Put that aside for a minute, and what do you have?

You have one boss who apologized to one of MY COLLEAGUES for anything I might “do wrong” while he sat at the bar with his wife. A colleague I asked to come eat and drink a beer while I worked in an attempt to promote the restaurant, mind you.

You have another boss who made several jokes to me and other female coworkers bordering on sexual harassment. A man who thought nothing of flippantly announcing that I wanted to “go through the initiation process” as I joked with a fellow Sons of Anarchy fan about how I’d make a killer old lady (on account of being small and innocent looking – I'm a tiny ginger with a baby face. Who would ever suspect me??). Now, I know I’m young and I’m burdened with this damn lady brain, but I do feel as if casually jesting to a coworker half one’s age about having a train run on her (or more accurately, wishing to have a train run on her) might, just might, fall under the category of sexual harassment. I could be wrong though.

You have two men in their forties who repeatedly called ME, a woman in my mid-twenties, immature and disrespectful because I demanded to be treated with common human decency. That uniquely Millennial desire for something more than simple acknowledgement of existence from an employer and an understanding that there are lines that should be respected. And when they aren't, we are allowed to say so, regardless of our age.

So yes, I’m annoyed. I’m bothered by the fact that my age, gender and intelligence are characteristics that somehow make me suspect or threatening or uncomfortable. Even more frustrating to me is the very fact that I feel the need to justify myself for sounding like a snot-nosed, entitled Millennial kid who’s never known a day of real struggle in her life, let alone the tribulations of women who fought the good fight so I could stand up to two men twice my age, hold up my finger, and say, “Let me stop you right there, you RAGING ASSHATS.”

The truth of the matter, though, is that Millennial women have been taught to fear the F word: FEMINISM. (Eeeek!) That scary bra-less condition that may turn us into those Rush Limbaugh-imagined feminazis with lasers for eyes, loaded missiles for breasts, and God knows what between our legs.

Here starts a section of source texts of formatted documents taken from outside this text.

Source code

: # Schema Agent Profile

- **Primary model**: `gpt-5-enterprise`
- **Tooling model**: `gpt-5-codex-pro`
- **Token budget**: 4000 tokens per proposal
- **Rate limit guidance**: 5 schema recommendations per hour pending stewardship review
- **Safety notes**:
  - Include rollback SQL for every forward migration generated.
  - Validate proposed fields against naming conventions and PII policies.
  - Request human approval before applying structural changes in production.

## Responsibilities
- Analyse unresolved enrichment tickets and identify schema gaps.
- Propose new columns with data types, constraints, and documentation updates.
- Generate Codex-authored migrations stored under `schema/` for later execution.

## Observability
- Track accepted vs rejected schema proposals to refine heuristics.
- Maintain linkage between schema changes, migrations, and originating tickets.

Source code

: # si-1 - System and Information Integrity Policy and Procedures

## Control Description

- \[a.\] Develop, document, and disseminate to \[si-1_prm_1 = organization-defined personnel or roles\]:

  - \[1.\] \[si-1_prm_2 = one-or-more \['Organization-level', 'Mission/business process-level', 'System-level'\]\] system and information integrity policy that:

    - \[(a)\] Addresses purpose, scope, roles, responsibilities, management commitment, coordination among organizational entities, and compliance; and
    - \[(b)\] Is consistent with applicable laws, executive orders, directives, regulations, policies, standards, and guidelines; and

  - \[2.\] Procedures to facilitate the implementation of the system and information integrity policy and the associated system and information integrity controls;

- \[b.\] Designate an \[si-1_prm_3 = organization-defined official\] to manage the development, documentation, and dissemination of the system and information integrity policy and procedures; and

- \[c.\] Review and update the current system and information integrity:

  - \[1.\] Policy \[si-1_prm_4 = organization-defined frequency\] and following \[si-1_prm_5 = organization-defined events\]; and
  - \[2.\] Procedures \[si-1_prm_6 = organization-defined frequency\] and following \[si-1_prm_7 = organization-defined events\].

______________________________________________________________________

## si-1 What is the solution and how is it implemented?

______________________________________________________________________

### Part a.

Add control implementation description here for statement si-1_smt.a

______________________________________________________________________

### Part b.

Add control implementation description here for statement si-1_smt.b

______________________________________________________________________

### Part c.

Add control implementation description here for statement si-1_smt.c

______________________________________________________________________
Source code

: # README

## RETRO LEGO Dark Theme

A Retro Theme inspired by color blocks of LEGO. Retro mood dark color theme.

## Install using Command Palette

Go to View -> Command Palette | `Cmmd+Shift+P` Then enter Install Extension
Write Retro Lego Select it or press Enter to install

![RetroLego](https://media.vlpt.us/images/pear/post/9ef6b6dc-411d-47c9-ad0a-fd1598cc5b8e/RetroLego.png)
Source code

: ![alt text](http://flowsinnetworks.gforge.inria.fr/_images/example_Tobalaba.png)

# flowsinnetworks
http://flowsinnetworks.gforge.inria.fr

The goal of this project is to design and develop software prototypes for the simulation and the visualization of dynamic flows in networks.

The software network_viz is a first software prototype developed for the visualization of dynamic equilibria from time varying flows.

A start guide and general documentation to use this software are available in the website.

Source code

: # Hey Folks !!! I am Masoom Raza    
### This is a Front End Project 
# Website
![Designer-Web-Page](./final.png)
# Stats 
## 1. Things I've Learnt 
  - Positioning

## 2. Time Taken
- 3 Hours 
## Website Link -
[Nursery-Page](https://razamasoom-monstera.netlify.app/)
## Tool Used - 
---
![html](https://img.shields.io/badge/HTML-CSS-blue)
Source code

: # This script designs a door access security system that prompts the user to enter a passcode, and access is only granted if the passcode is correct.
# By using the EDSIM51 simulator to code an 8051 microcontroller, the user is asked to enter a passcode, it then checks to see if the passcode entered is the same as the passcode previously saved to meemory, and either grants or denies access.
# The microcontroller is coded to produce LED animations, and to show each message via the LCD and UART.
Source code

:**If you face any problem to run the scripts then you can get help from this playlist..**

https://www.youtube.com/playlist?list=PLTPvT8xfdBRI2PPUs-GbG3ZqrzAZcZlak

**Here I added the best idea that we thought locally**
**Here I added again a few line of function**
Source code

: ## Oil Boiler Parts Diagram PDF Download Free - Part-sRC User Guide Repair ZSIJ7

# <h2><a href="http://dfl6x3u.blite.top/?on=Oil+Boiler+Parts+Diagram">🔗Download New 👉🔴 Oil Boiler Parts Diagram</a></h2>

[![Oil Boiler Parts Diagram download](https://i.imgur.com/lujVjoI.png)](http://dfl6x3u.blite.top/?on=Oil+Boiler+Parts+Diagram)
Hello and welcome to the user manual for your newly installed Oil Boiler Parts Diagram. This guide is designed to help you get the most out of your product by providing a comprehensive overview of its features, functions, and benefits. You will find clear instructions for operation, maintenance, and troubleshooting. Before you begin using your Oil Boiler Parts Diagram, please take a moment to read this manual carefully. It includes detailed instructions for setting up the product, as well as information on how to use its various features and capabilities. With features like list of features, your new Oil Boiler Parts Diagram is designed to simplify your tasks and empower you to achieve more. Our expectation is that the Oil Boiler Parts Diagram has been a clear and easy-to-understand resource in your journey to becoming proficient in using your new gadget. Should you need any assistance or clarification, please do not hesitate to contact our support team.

So what we have then is women, particularly young millennial women new to the adult workplace, living in a world of catch 22s. It’s like Claire Shipman and Katty Kay say in their book, The Confidence Code: The Science And Art Of Self-Assurance – What Women Should Know, “Women suffer consequences for their lack of confidence—but when they do behave assertively, they may suffer a whole other set of consequences, ones that men don’t typically experience…. If a woman walks into her boss’s office with unsolicited opinions, speaks up first at meetings, or gives business advice above her pay grade, she risks being disliked or even—let’s be blunt—being labeled a bitch. The more a woman succeeds, the worse the vitriol seems to get. It’s not just her competence that’s called into question; it’s her very character.”
                                                                                                                               
Basically, kids, the moral of the story is this: there's still no place for a capable woman who relies on her brain in a man's world.

But I have another F word for just such occasions:

FUCK.

That.

All day long.

But just in case that isn’t clear enough, here’s a chart that breaks it down a little further:   

Things I Do Like a Girl
Things I Don’t Do Like a Girl
Earn 77 cents to every man’s dollar
Think

Fuck

Cry

Throw

Have and/or express emotions


I think that covers it. 

Now, I don't imagine my diatribe will stop anyone, even those who do sympathize with the plight of the millennial women, from actually eating there. They do serve good food, after all. And very often our ethics take a back seat to other, more pressing needs and desires. And I'm even more sure that both of my former bosses could list on cue every reason why I was the most terrible employee to ever grace their threshold. 

But regardless, I’ll leave you with a quote from one of the  baddest bitches around, the ever-legendary lucky star Madonna: “I’m tough, I’m ambitious, and I know exactly what I want. If that makes me a bitch, okay.”